* [TASKS TO CARRY OUT]
1) Summarize the notification channel design text in two sentences.
2) Rewrite the paragraph of the notification channel design text that begins "A future version of this notification channel" as a short bulleted list that keeps its main facts.
3) Continue the notification channel design text from its final sentence.

* [DOCUMENT TEXT]
——————

The countermeasures that can be taken to improve security in this area include:
- The existing notifications can be monitored and verified against the expected legitimate notifications to detect a compromise
The counteranalysis which can be performed to improve security in this area includes:
- The role of notification engineer could be replicated. Each notification engineer could publish each notification. Only one notification engineer would hold the true writecap. An adversary would have to compromise multiple writecaps or first determine which notification engineer holds the true writecap.
Backwards compatibility
A future version of this notification channel may require changes to the structure of notifications themselves. In this case, compatibility is preserved with current versions of the PrivateStorage client by continuing to publish v1 compatible messages according to the current scheme. Notifications which conform to a different specification are published to a new vN directory where N is greater than 1. Future versions of the PrivateStorage client are required to interpret such messages.
The reverse scenario is not envisioned. It is expected that at all times the notification system deployed on the PrivateStorage grid will be as new as or newer than the version deployed in all PrivateStorage clients.
Performance and scalability
The current design goals are to support the beta testing period. We expect to have 1000 participants in the beta test.

——————

* [Data entries]
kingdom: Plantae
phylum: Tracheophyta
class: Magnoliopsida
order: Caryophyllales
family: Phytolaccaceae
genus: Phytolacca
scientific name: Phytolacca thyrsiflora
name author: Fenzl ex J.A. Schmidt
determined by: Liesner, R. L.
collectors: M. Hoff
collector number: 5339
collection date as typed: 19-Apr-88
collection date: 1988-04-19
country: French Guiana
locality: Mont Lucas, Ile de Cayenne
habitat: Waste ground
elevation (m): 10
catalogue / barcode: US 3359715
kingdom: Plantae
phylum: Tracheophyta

——————

* [ANSWERS PER TASK]
1) To improve security, the text suggests checking existing notifications against the expected legitimate ones, and replicating the notification engineer role so an adversary would have to compromise multiple writecaps or first find which engineer holds the true one. It keeps older clients working by continuing v1-compatible messages while publishing notifications that follow a different specification to a new vN directory, and it states that the current design goal is a beta test expected to have 1000 participants.

2)
- A future version of the notification channel may change the structure of notifications.
- Current PrivateStorage clients stay compatible because v1-compatible messages continue to be published under the current scheme.
- Notifications following a different specification go to a new vN directory, where N is greater than 1.
- Future PrivateStorage clients must interpret those messages.

3)
The load associated with notification system polling is expected to be dwarfed by the load associated with magic folder polling. Each magic folder incurs a poll every 10 minutes. If the notification system incurs a poll every 12 hours then it contributes 1/72 as much load to the system as magic folders polling contributes. Put another way, if a grid can support a maximum of 1000 magic folder users without notifications then it should support a maximum of 986 magic folder users with notifications.
With naive share placement, all clients will poll the same storage server (or servers) for notifications. This does mean that all additional notification system load is incurred by a fraction of the overall storage grid. Considering the above, this may mean that it has difficulty operating on grids scaled beyond 72 servers (because when you have 72 storage servers you expect 1/72 of overall grid load to be as much as any single server can handle on its own and so when you have more than 72 storage servers this is more load than any single server can handle; hypothetically: I haven't measured).
Scalability may be improved by changing the Tahoe-LAFS download algorithm to add variability to server selection for share retrieval.6
The load associated with the publication of new notifications is negligible in the extreme.
Further reading
Notes
-
tahoe create-alias privatestorage-notifications-production:
↩ -
The entire client used by the notification engineer will live on a managed, dedicated host which is disconnected and powered off when not in use. This is the notification host. All future interactions that require the notification writecap will take place on the notification host.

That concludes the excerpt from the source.